Run through the records and show each line that includes the string "Gameplay".

[Stored data]
☆ ☆ ☆
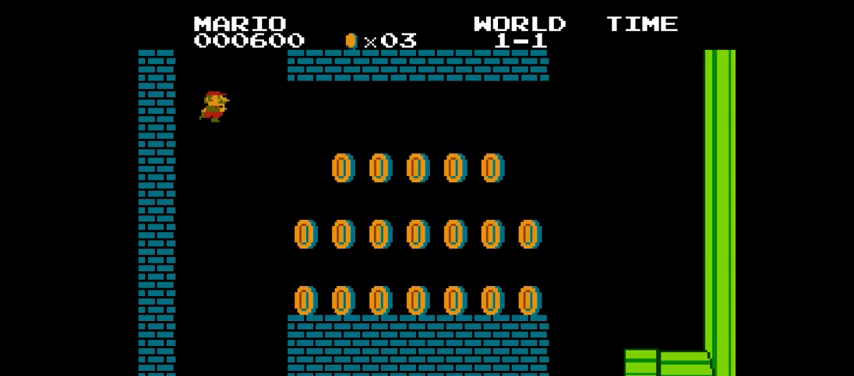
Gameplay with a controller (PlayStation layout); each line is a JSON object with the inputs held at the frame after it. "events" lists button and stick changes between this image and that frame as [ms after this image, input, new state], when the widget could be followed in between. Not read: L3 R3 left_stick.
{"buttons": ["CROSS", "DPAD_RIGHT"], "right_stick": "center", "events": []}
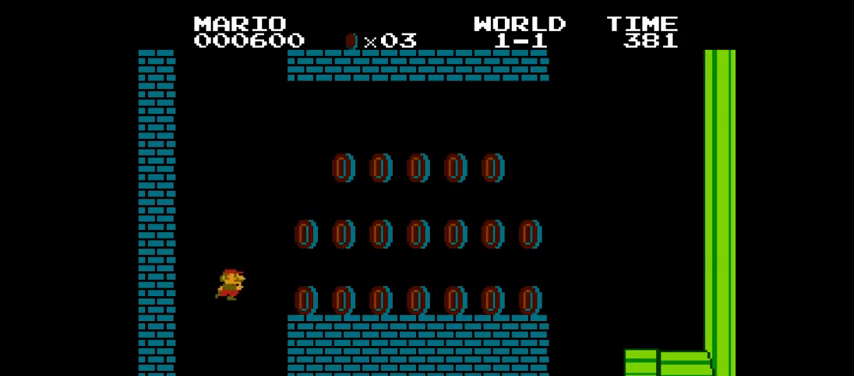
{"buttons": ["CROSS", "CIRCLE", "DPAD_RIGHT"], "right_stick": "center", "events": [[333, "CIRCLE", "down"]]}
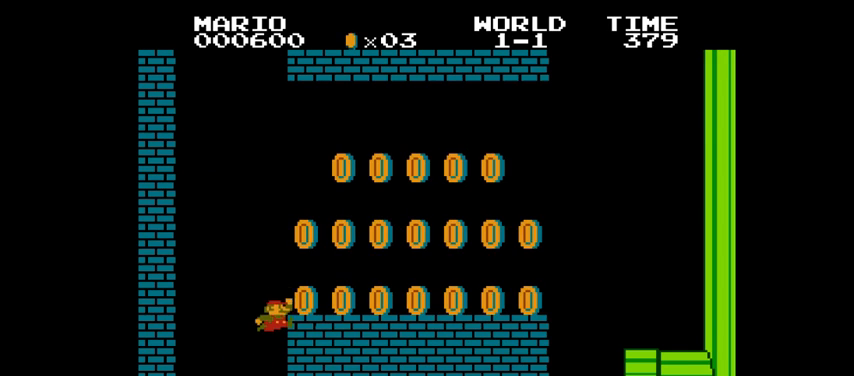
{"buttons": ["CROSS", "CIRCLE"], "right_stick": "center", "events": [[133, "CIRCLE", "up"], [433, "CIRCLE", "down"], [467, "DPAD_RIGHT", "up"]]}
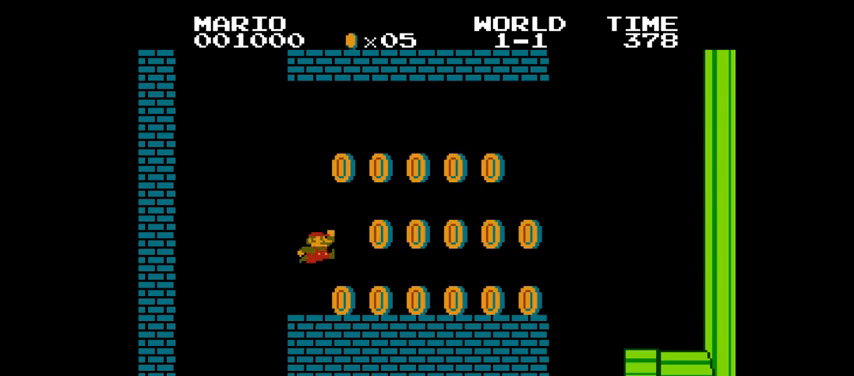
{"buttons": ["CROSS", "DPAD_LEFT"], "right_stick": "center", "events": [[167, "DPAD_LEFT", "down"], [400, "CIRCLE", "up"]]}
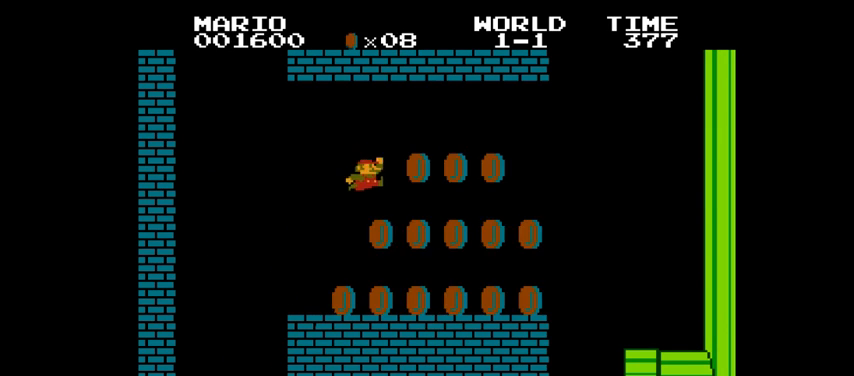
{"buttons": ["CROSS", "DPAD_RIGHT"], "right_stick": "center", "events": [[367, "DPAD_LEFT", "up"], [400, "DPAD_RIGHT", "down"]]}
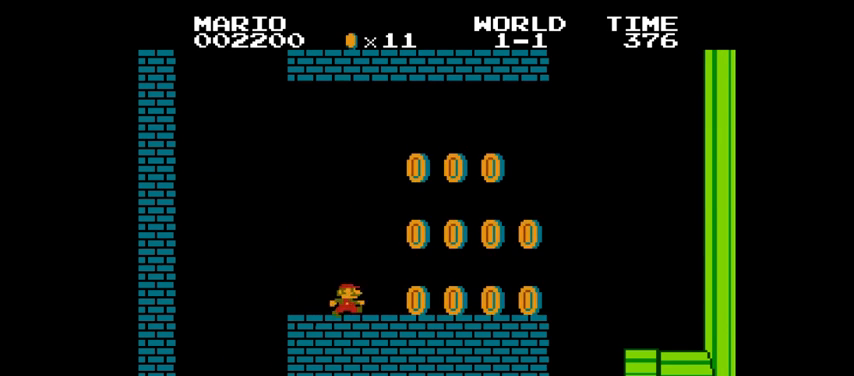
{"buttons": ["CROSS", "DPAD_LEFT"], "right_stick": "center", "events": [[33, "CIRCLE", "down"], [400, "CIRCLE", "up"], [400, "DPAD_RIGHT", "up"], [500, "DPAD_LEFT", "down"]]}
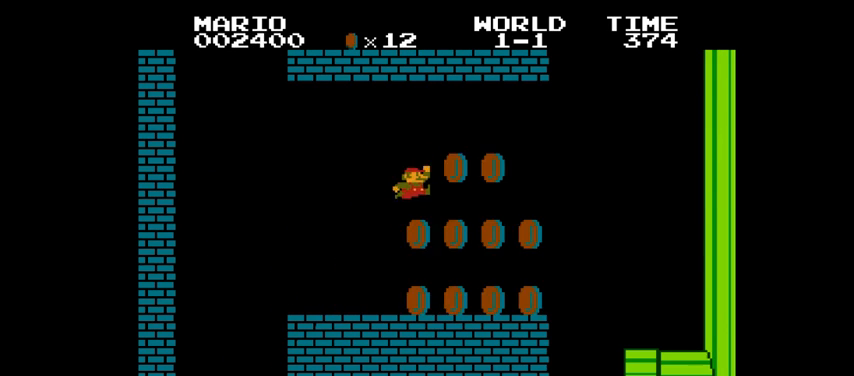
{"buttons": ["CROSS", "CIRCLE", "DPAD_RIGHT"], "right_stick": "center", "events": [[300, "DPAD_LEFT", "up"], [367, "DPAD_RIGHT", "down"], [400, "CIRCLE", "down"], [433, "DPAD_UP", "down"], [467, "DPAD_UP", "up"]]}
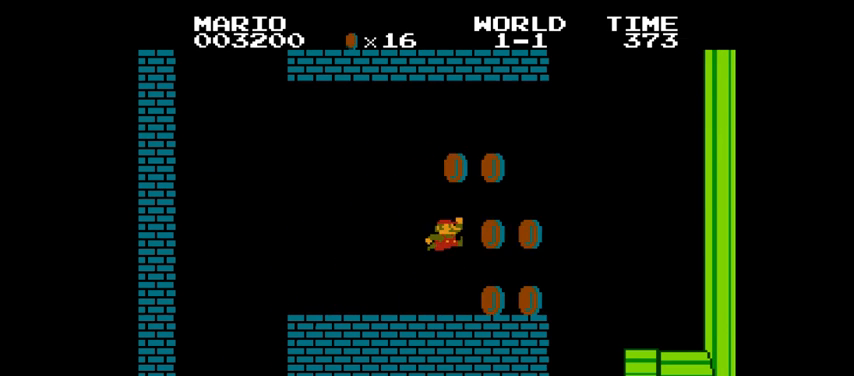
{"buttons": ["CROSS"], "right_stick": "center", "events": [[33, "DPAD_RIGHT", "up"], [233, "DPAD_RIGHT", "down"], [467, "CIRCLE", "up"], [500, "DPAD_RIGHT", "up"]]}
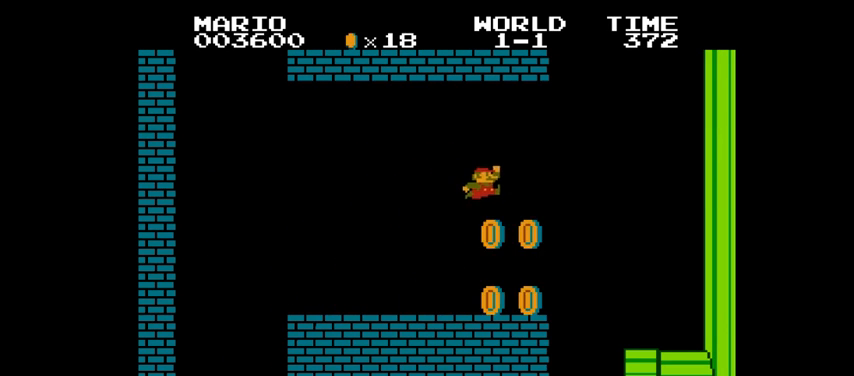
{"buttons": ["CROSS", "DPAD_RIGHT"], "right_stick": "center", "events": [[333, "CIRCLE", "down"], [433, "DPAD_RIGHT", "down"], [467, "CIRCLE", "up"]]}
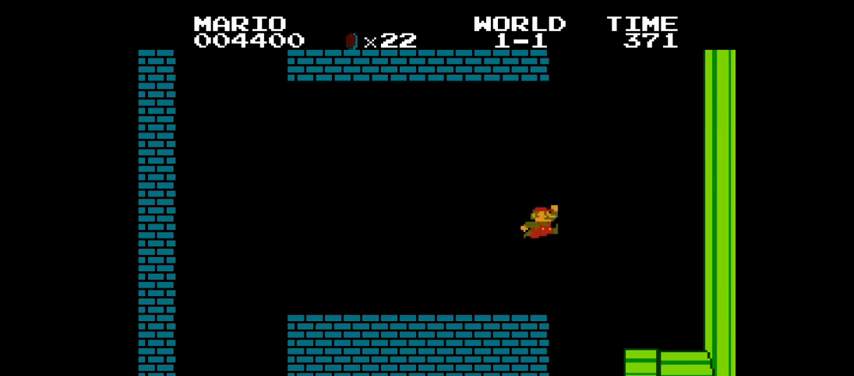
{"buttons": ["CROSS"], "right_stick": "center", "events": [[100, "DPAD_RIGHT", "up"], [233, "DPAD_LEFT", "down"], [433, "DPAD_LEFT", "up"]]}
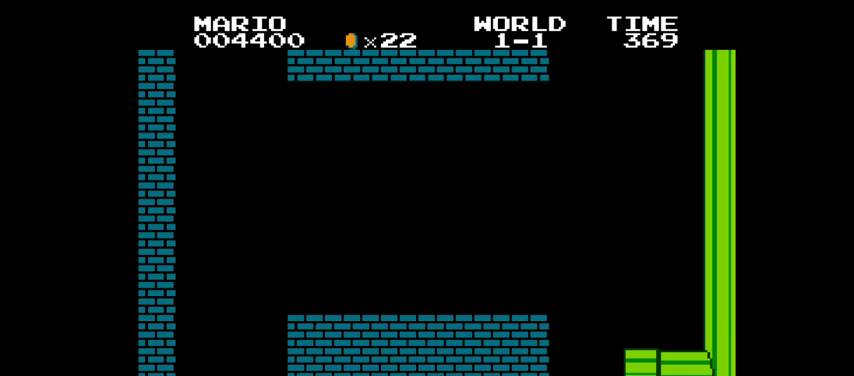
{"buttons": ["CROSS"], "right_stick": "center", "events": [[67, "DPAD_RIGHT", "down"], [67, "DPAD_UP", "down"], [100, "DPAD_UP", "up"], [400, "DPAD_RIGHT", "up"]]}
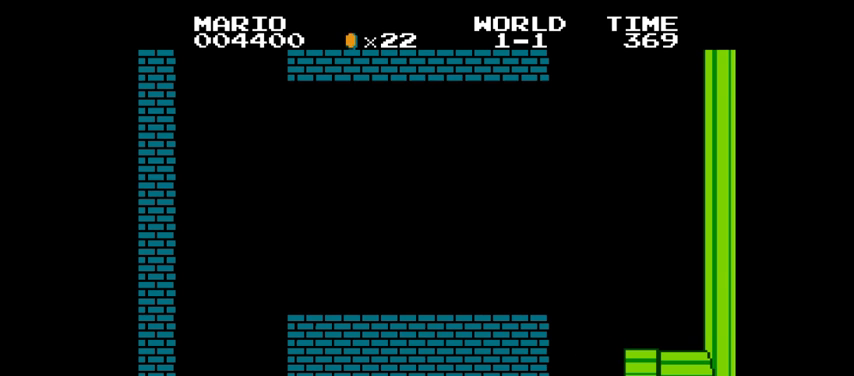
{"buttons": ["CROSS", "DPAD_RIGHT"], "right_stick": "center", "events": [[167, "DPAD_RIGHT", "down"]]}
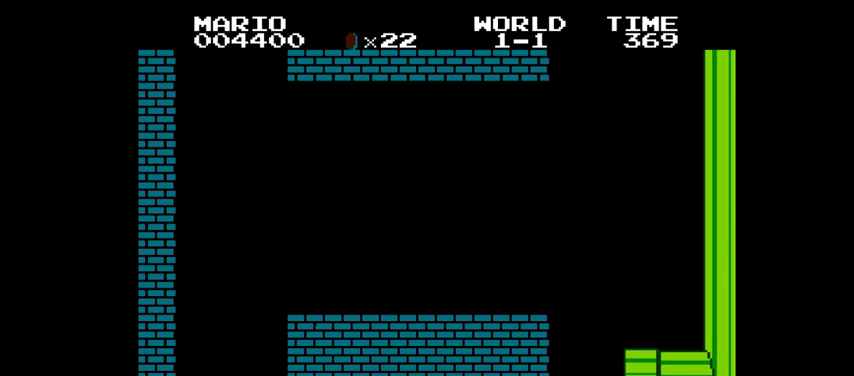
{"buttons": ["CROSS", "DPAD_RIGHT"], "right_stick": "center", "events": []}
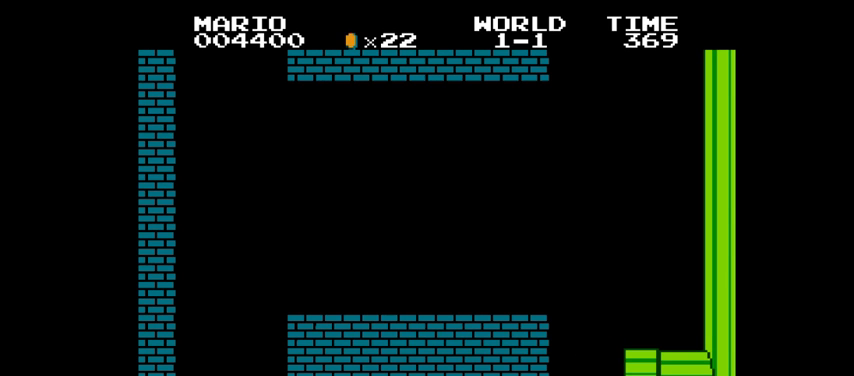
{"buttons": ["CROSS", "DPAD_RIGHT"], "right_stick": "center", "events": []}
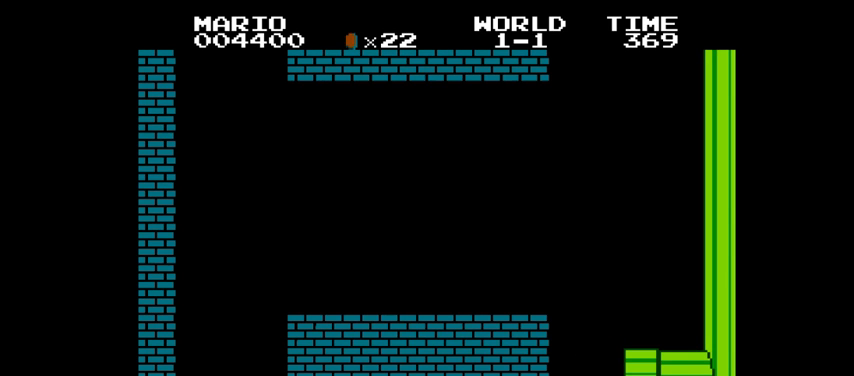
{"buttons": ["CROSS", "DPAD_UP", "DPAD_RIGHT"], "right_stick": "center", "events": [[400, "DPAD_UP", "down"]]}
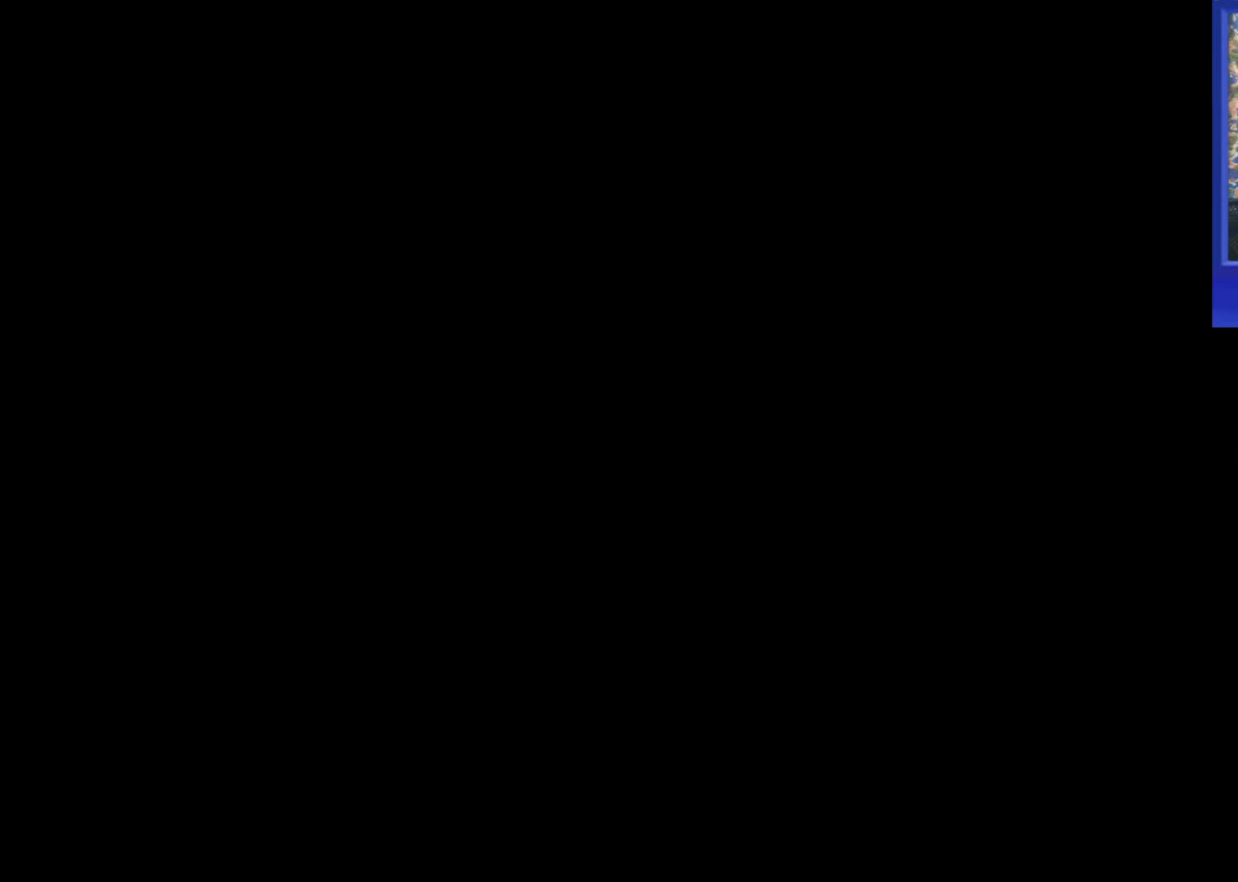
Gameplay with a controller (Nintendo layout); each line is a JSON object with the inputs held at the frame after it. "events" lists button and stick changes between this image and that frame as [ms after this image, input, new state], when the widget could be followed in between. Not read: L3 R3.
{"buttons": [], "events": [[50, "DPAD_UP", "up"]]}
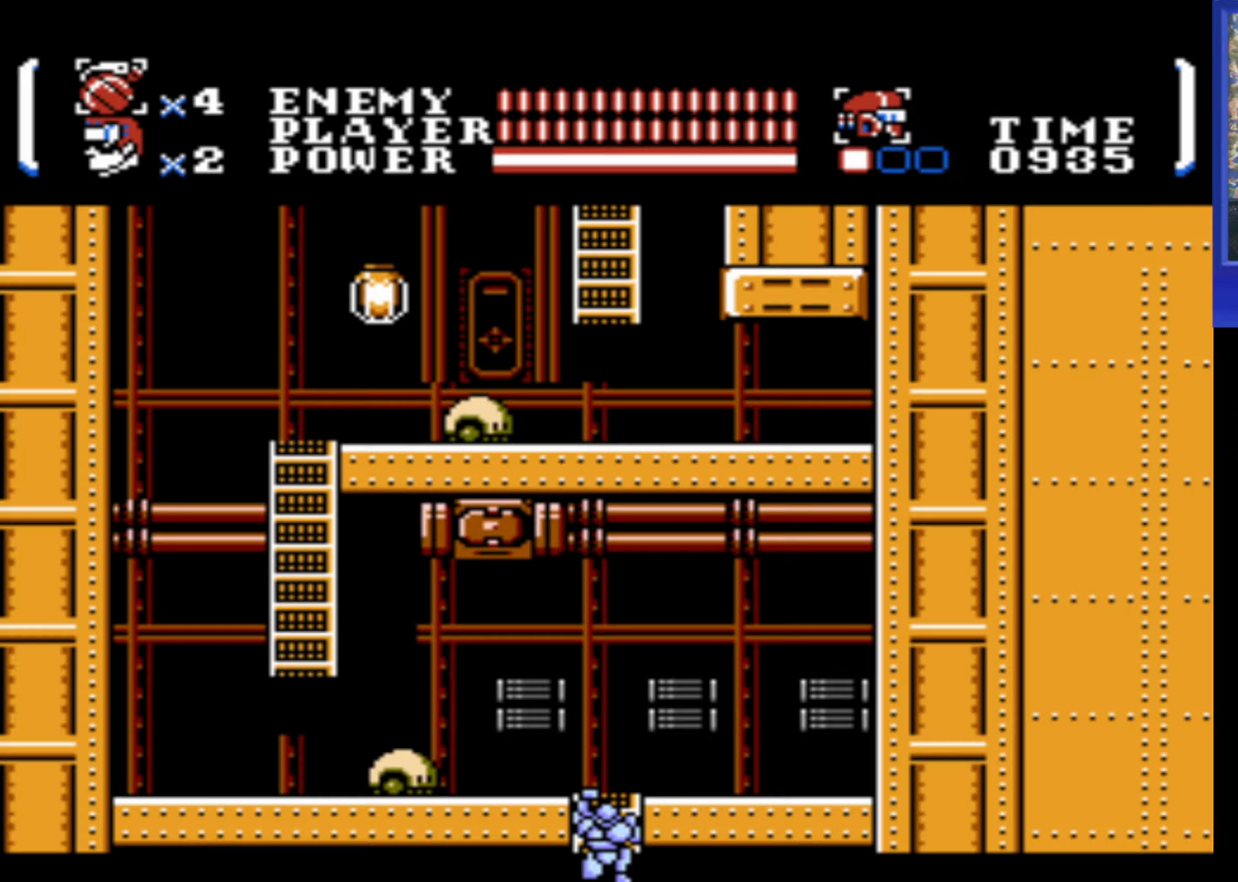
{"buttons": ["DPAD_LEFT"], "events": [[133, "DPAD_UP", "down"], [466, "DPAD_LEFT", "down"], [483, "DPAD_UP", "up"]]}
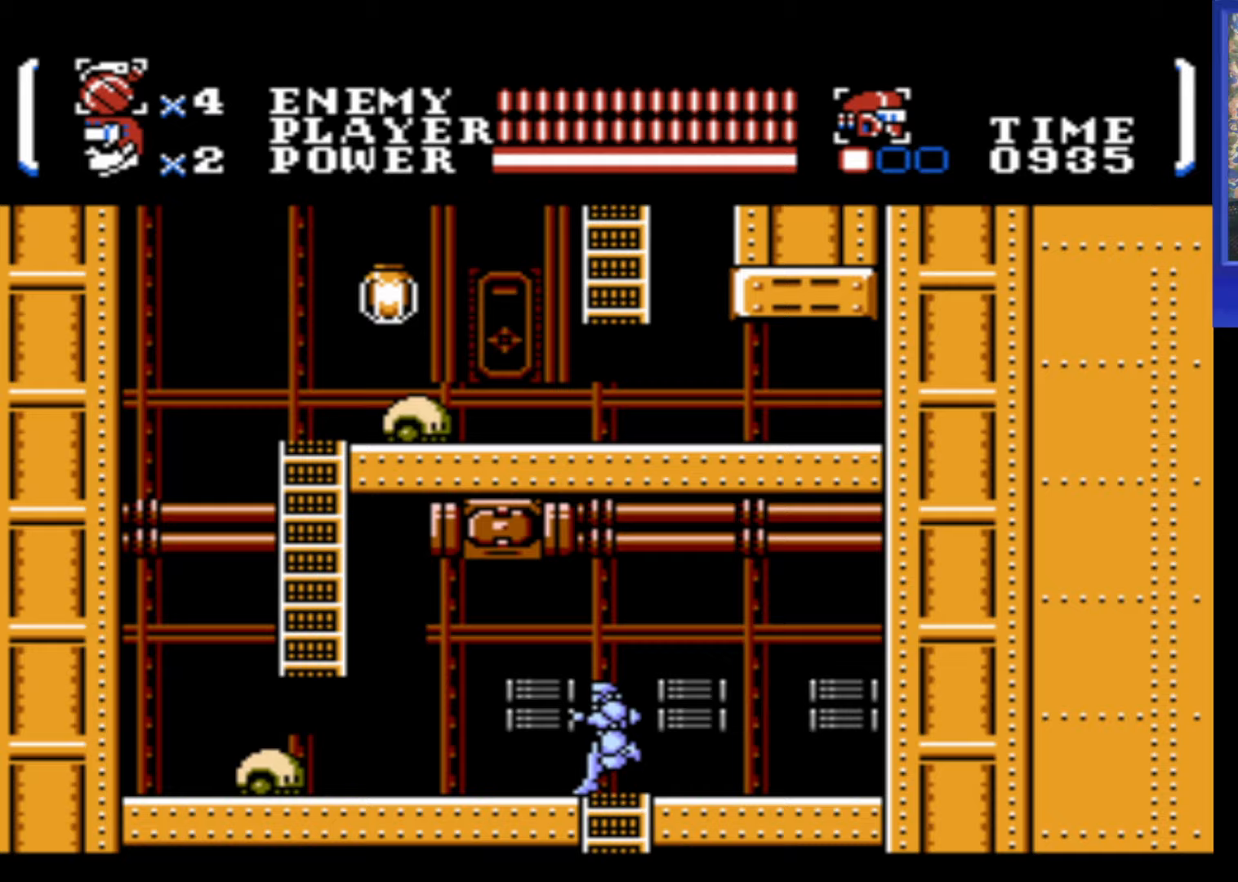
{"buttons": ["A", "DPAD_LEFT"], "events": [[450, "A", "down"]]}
☆ ☆ ☆
• **ANSWER FOR THE TASK**:
Gameplay with a controller (PlayStation layout); each line is a JSON object with the inputs held at the frame after it. "events" lists button and stick changes between this image and that frame as [ms after this image, input, new state], when the widget could be followed in between. Not read: L3 R3 left_stick.
Gameplay with a controller (Nintendo layout); each line is a JSON object with the inputs held at the frame after it. "events" lists button and stick changes between this image and that frame as [ms after this image, input, new state], when the widget could be followed in between. Not read: L3 R3.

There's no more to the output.